Eldar the Wizard, the main mascot of Enchanted Kingdom.

Enchanted Kingdom does not pay royalties to outside sources regarding its characters and attractions, instead coming up with their own characters and other intellectual property. According to company owner, Mario Mamon, the attractions and shows are produced with educational and Filipino values in mind and not solely for entertainment and amusement purposes.

===Characters===
The main mascot of the park is Eldar the Wizard, who is designed to embody "knowledge and integrity". He is characterized as a jolly, old wizard from the distant land of Marsynthea. Another character devised by Enchanted Kingdom is Princess Victoria.

==Incidents==
- October 18, 2006: Two workers fell from the roof of a 50 m structure while repairing a lightning arrester in the afternoon. Both were rushed to the St.
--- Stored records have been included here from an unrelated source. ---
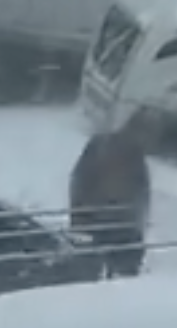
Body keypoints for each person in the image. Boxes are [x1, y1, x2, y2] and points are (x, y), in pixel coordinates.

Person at [68, 110, 158, 278]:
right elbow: (81, 182)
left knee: (125, 271)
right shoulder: (101, 148)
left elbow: (141, 193)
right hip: (100, 223)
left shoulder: (135, 156)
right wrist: (80, 218)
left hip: (123, 227)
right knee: (91, 274)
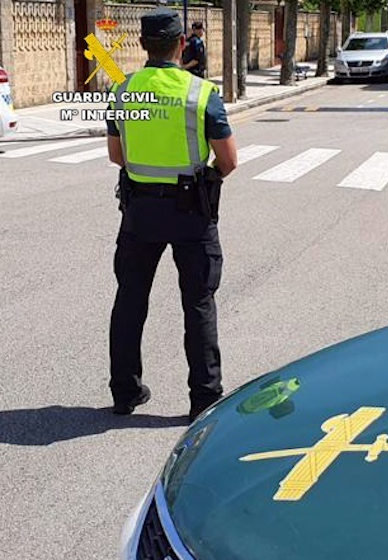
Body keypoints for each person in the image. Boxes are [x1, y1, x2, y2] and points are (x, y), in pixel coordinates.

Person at [106, 7, 238, 422]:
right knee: (197, 303)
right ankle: (203, 398)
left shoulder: (125, 91)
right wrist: (205, 177)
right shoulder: (201, 93)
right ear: (182, 44)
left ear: (143, 45)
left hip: (140, 211)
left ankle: (125, 392)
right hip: (191, 212)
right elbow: (229, 161)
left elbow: (117, 155)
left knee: (130, 300)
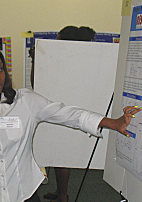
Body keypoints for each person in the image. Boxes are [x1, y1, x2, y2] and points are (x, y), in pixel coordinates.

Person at [0, 43, 140, 202]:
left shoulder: (24, 102)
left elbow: (68, 114)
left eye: (0, 68)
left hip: (26, 193)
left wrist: (114, 123)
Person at [43, 25, 96, 202]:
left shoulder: (68, 60)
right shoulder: (85, 59)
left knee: (62, 157)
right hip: (67, 111)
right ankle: (61, 193)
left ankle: (63, 196)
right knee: (61, 157)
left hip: (68, 113)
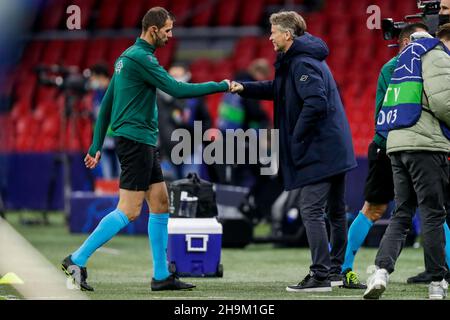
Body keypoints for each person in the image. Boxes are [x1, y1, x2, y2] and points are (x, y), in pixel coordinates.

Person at [61, 7, 231, 292]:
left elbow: (106, 105)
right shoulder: (142, 58)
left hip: (142, 141)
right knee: (128, 210)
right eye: (167, 30)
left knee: (161, 202)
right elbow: (177, 89)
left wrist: (95, 145)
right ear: (153, 29)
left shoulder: (125, 58)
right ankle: (77, 259)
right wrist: (221, 85)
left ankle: (162, 275)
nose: (170, 35)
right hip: (136, 141)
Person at [231, 11, 357, 292]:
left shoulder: (301, 62)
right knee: (336, 211)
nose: (270, 36)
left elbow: (315, 103)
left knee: (311, 209)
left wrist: (295, 137)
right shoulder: (302, 59)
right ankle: (335, 271)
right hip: (334, 147)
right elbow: (281, 89)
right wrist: (245, 88)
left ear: (287, 35)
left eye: (274, 31)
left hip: (320, 150)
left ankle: (320, 275)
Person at [363, 23, 450, 300]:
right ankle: (437, 282)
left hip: (397, 144)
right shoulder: (435, 54)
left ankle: (380, 271)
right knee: (433, 213)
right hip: (425, 144)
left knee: (402, 213)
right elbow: (444, 103)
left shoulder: (403, 58)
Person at [340, 23, 429, 290]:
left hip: (407, 145)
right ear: (405, 43)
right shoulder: (393, 69)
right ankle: (344, 269)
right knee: (376, 208)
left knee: (432, 210)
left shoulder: (424, 67)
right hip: (389, 146)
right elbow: (385, 115)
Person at [157, 62, 212, 180]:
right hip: (165, 155)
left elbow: (206, 121)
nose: (175, 79)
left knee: (190, 189)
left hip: (190, 152)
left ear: (187, 75)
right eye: (172, 76)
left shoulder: (196, 96)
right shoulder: (160, 97)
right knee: (169, 191)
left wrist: (195, 136)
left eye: (178, 76)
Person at [89, 63, 120, 179]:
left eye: (93, 78)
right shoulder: (96, 94)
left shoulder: (116, 90)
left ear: (101, 77)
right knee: (107, 178)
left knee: (122, 176)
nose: (92, 81)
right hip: (104, 141)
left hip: (118, 138)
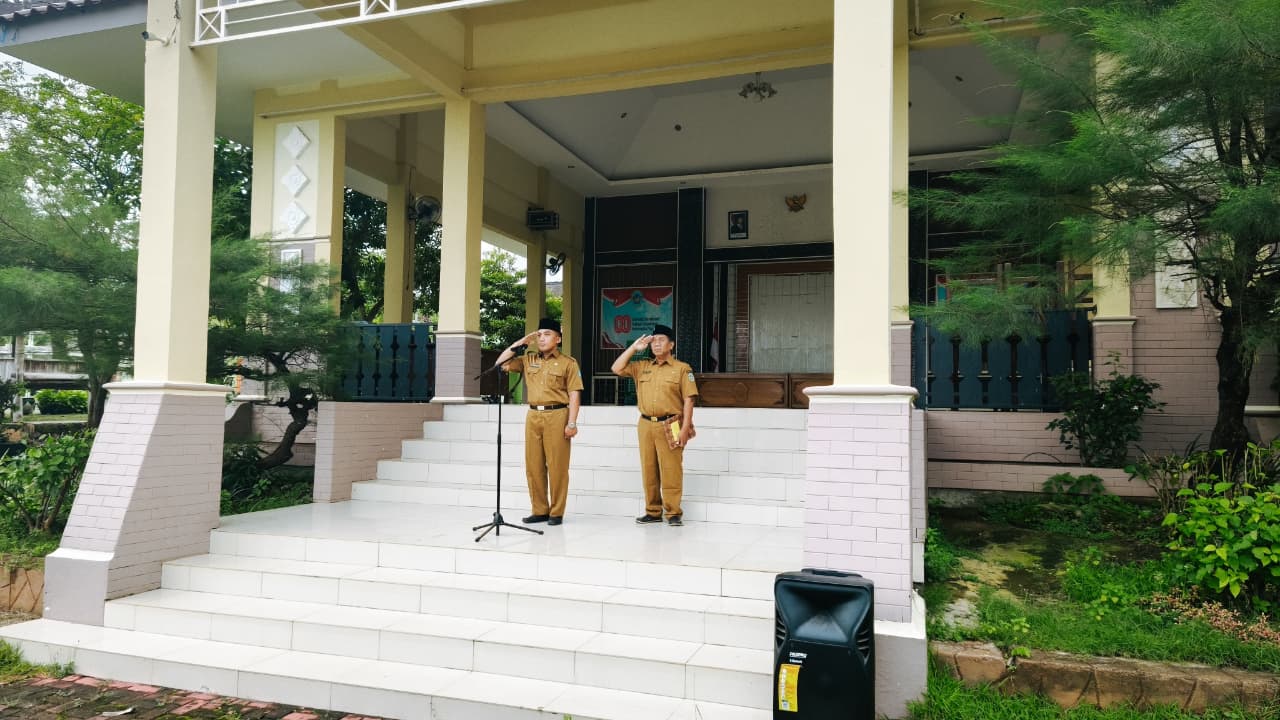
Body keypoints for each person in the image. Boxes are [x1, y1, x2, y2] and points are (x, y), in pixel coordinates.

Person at [497, 318, 582, 526]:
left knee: (557, 466)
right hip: (533, 415)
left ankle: (556, 512)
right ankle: (540, 510)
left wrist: (572, 423)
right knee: (533, 465)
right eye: (540, 334)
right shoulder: (528, 359)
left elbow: (574, 393)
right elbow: (501, 364)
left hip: (557, 414)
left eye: (547, 334)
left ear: (558, 338)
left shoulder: (568, 363)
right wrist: (520, 343)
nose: (542, 338)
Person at [610, 324, 698, 526]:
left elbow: (689, 399)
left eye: (661, 340)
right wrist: (634, 348)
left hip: (672, 423)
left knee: (671, 469)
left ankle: (673, 512)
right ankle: (652, 511)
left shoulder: (682, 369)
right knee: (649, 469)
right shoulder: (643, 367)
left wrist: (685, 428)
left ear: (671, 344)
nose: (656, 344)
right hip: (646, 424)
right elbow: (616, 368)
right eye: (653, 341)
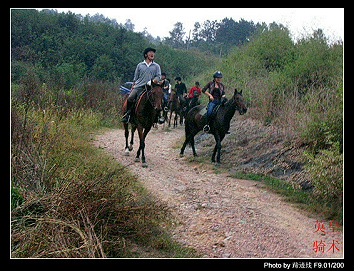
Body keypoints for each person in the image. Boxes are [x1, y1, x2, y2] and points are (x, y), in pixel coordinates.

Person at [121, 47, 161, 123]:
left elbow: (158, 76)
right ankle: (127, 114)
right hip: (139, 86)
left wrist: (152, 81)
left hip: (151, 87)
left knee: (158, 98)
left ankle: (158, 116)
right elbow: (135, 78)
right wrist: (133, 87)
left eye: (153, 52)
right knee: (130, 98)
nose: (152, 54)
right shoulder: (140, 65)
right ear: (146, 55)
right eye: (150, 52)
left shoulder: (156, 66)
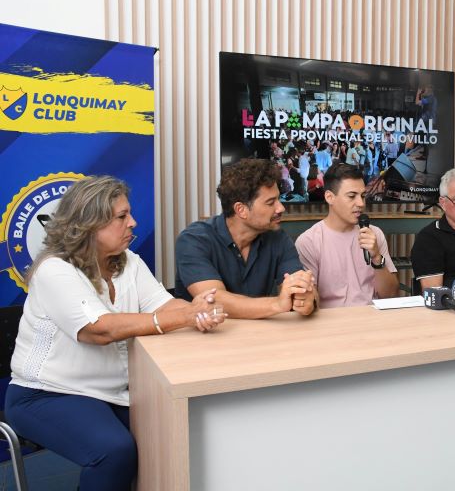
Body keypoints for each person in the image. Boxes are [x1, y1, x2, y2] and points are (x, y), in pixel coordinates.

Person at [4, 176, 226, 491]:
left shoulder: (128, 262)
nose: (133, 222)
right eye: (122, 216)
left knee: (172, 431)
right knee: (114, 452)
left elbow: (164, 305)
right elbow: (99, 329)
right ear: (89, 224)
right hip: (46, 394)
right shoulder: (54, 270)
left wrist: (199, 309)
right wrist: (184, 316)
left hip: (112, 392)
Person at [175, 158, 318, 318]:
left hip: (258, 332)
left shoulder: (278, 237)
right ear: (241, 210)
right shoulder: (193, 240)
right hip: (203, 333)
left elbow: (301, 288)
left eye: (278, 199)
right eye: (271, 202)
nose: (281, 208)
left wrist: (306, 299)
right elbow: (214, 300)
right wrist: (277, 304)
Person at [295, 163, 399, 307]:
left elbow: (391, 295)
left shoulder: (374, 234)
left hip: (371, 316)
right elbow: (308, 303)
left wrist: (376, 257)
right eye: (352, 196)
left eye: (363, 196)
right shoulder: (309, 241)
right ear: (329, 197)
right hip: (331, 318)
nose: (360, 203)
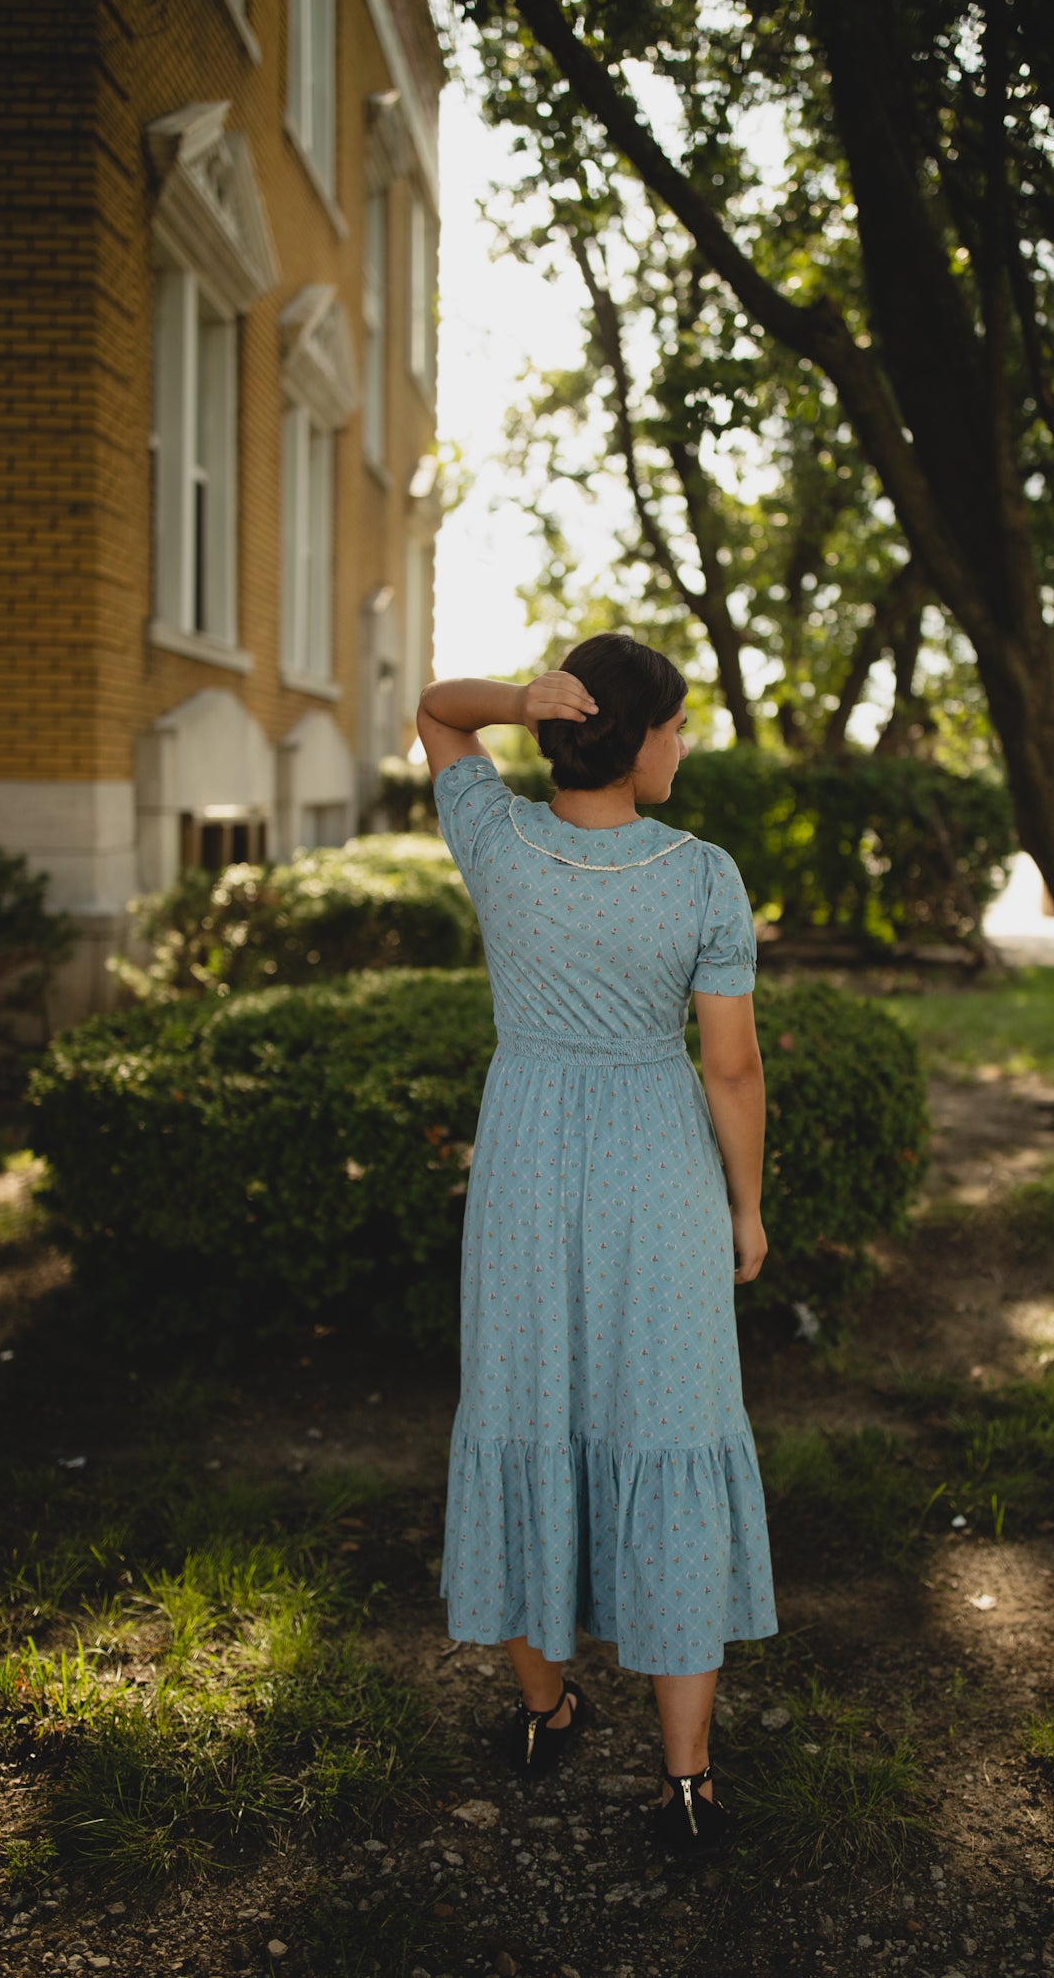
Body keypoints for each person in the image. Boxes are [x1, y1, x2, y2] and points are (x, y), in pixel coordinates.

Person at [415, 633, 777, 1860]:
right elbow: (729, 1064)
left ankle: (543, 1707)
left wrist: (515, 701)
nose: (682, 743)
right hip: (656, 1175)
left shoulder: (497, 841)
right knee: (670, 1427)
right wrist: (748, 1206)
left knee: (527, 1411)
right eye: (676, 723)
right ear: (640, 736)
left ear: (568, 725)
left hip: (523, 1170)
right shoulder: (702, 875)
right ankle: (685, 1778)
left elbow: (435, 712)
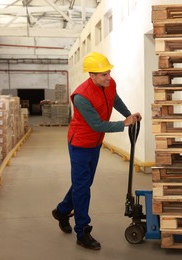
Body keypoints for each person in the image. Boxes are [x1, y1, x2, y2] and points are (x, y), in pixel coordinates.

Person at [52, 52, 142, 250]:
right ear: (91, 75)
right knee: (83, 187)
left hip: (95, 143)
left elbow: (115, 99)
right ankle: (82, 231)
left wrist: (129, 115)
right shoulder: (81, 97)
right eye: (103, 75)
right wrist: (123, 123)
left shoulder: (109, 84)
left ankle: (62, 210)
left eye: (109, 73)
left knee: (83, 183)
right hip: (80, 143)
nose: (108, 77)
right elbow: (96, 124)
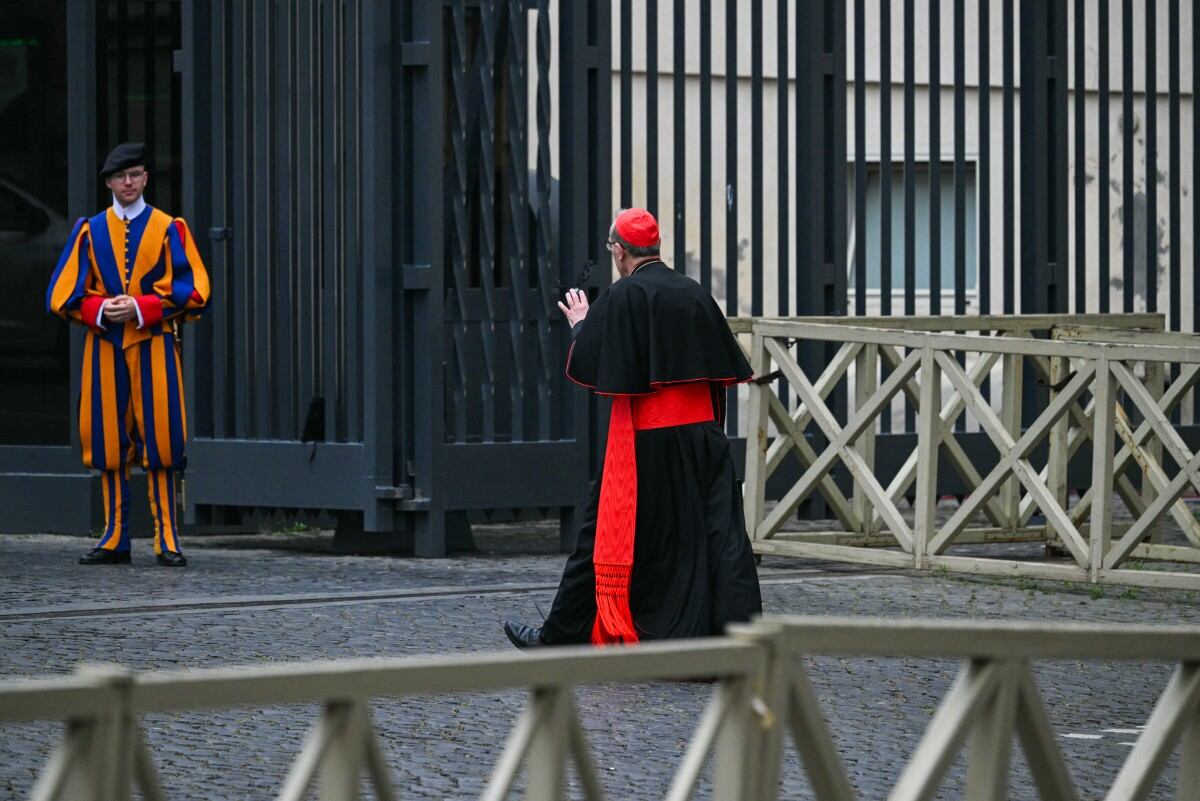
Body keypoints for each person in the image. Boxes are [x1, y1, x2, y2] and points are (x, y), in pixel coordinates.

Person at [504, 208, 762, 647]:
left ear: (621, 252)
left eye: (612, 251)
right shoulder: (694, 292)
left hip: (647, 442)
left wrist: (580, 323)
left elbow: (593, 358)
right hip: (703, 438)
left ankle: (557, 637)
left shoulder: (625, 295)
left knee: (600, 537)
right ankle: (742, 638)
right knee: (719, 537)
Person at [46, 142, 210, 567]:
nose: (129, 182)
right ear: (109, 183)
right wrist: (100, 308)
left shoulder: (170, 228)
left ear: (145, 178)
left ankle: (167, 538)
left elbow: (195, 291)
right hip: (104, 347)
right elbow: (61, 295)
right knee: (107, 440)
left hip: (154, 342)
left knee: (162, 438)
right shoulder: (89, 230)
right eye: (121, 176)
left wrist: (140, 307)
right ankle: (115, 535)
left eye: (136, 174)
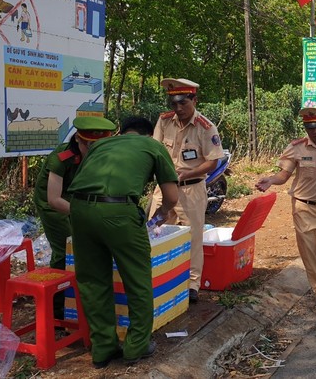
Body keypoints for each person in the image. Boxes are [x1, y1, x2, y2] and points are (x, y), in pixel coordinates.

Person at [65, 116, 179, 369]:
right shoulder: (153, 146)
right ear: (149, 134)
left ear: (123, 132)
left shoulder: (100, 145)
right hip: (119, 212)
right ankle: (136, 346)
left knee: (93, 281)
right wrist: (159, 217)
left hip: (79, 210)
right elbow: (171, 196)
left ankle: (103, 348)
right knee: (137, 279)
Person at [255, 108, 316, 309]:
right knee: (309, 252)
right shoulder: (296, 148)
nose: (314, 132)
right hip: (304, 207)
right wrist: (271, 180)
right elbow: (283, 175)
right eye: (309, 128)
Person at [147, 78, 224, 303]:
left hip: (191, 190)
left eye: (183, 103)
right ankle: (159, 278)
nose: (178, 109)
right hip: (164, 189)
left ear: (194, 100)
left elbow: (212, 162)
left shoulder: (206, 127)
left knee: (192, 236)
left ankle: (191, 284)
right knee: (155, 230)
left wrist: (185, 174)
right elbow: (154, 150)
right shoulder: (164, 122)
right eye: (174, 103)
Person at [33, 116, 116, 320]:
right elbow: (54, 199)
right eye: (90, 145)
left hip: (77, 200)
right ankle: (57, 308)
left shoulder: (100, 154)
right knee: (66, 248)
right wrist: (86, 213)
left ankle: (80, 300)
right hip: (52, 204)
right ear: (78, 140)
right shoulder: (61, 157)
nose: (95, 150)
James Hospital, also in Santa Rosa, after sustaining injuries from the fall. One of the two workers later died at the hospital. The management of the amusement park clarified that the accident was "not ride-related." The park resumed operations a week later.
- December 12, 2007: A train of Space Shuttle was stalled on its Cobra Roll element at around 6:00 p.m. PHT. All 25 riders, mostly students on an educational tour, were safely rescued. After that, Space Shuttle was temporarily suspended for technical renovation.